As an analytics agency, we love providing self-service analytics tools for our customers. The idea that business users can explore not only the dashboards we’ve prepared, but the entire dataset as well, is very powerful. But business users often struggle with getting started with self-service analytics.
In this post, we’ll illustrate the typical problem with the common Entity-Relationship data model in self-service, and discuss how to improve the self-service experience by using different data modeling techniques.
Imagine we have a typical dataset fetched from Google Analytics. We have information about Users and their Events. Usually we’ll have two tables for this kind of data: Users and Events.
Sample user dataset:
Sample events dataset:
For self-service needs, we usually link the EVENTS table and USER table by primary-foreign keys, and get some USER attributes available from the EVENTS table.
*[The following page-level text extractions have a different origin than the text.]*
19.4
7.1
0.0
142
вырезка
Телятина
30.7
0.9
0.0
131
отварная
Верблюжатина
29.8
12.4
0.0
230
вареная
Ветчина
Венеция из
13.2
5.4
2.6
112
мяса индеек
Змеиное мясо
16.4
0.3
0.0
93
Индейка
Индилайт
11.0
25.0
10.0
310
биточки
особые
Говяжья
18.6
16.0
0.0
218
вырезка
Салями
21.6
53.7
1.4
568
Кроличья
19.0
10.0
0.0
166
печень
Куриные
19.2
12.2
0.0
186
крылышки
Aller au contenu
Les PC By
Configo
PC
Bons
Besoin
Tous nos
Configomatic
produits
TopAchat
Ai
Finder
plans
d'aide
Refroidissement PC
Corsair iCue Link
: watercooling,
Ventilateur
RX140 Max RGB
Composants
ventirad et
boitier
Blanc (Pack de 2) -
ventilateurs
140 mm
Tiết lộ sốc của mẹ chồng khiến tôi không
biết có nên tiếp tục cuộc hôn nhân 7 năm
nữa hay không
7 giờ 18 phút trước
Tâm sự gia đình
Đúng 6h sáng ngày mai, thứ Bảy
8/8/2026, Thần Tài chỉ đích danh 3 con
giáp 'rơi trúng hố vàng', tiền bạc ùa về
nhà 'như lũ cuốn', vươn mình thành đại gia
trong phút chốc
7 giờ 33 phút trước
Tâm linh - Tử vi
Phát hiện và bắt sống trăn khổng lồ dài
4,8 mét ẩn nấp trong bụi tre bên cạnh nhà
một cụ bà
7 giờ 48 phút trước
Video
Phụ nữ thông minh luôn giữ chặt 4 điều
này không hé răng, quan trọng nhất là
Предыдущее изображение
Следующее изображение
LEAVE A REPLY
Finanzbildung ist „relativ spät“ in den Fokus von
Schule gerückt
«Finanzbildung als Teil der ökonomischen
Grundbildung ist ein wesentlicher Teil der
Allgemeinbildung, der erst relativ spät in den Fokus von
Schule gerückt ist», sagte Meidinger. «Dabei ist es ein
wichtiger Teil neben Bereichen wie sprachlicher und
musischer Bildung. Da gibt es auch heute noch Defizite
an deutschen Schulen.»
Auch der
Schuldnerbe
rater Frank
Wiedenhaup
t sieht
This approach seemed reasonable, at least until the day when one of our customers asked to plot DAU (daily active users) for some management meeting.
“You can do it in self-service”, – we said. “Just go to the EVENTS table and count the number of distinct users by days”.
“But”, - the business user said, “If I want to plot Daily Active USERS, why should I go to the EVENTS table? I really don’t get it!”
And here’s the real blocker for self-service analytics development in the company – what might be obvious to engineers, isn’t necessarily obvious for core business users.
So we decided to find a data model which suits self-service needs better than the classic Entity-Relationship model.
After some exploration of data modeling techniques, we ran into the Minimal Modeling approach, which dissects the database into Anchors (the main nouns of the domain), Links between the Anchors, and Attributes.
One of the requirements of Minimal Modeling is to have a Link table separated from the Anchors tables.
So after remodeling our dataset, we get:
-
Anchor tables (USER and EVENT)
-
And a separate link table
This link table contains two id’s: user_id
and event_id
and a timestamp, when the event was made.
And here comes the trick: if we use this link table as the main table for self-service analytics, we can link both USER and EVENTS table to it.
So USER and EVENTS table will share the same rank in the Summarize sidebar.
So if a business user needs to plot Daily Active Users metric, he doesn’t have to guess where he should go: to the USERS table or to the EVENTS table. He goes to the link table, as an entry point.
Daily Active Users, built using a link table:
And the metrics for both USERS and EVENTS can be defined using only one link table. This idea of having one wide link table can be extended: if we have ORDERS, TRANSACTIONS and other domain anchors, they also can be linked together in the single link table, so it becomes a single point-of-entry for the self-service needs.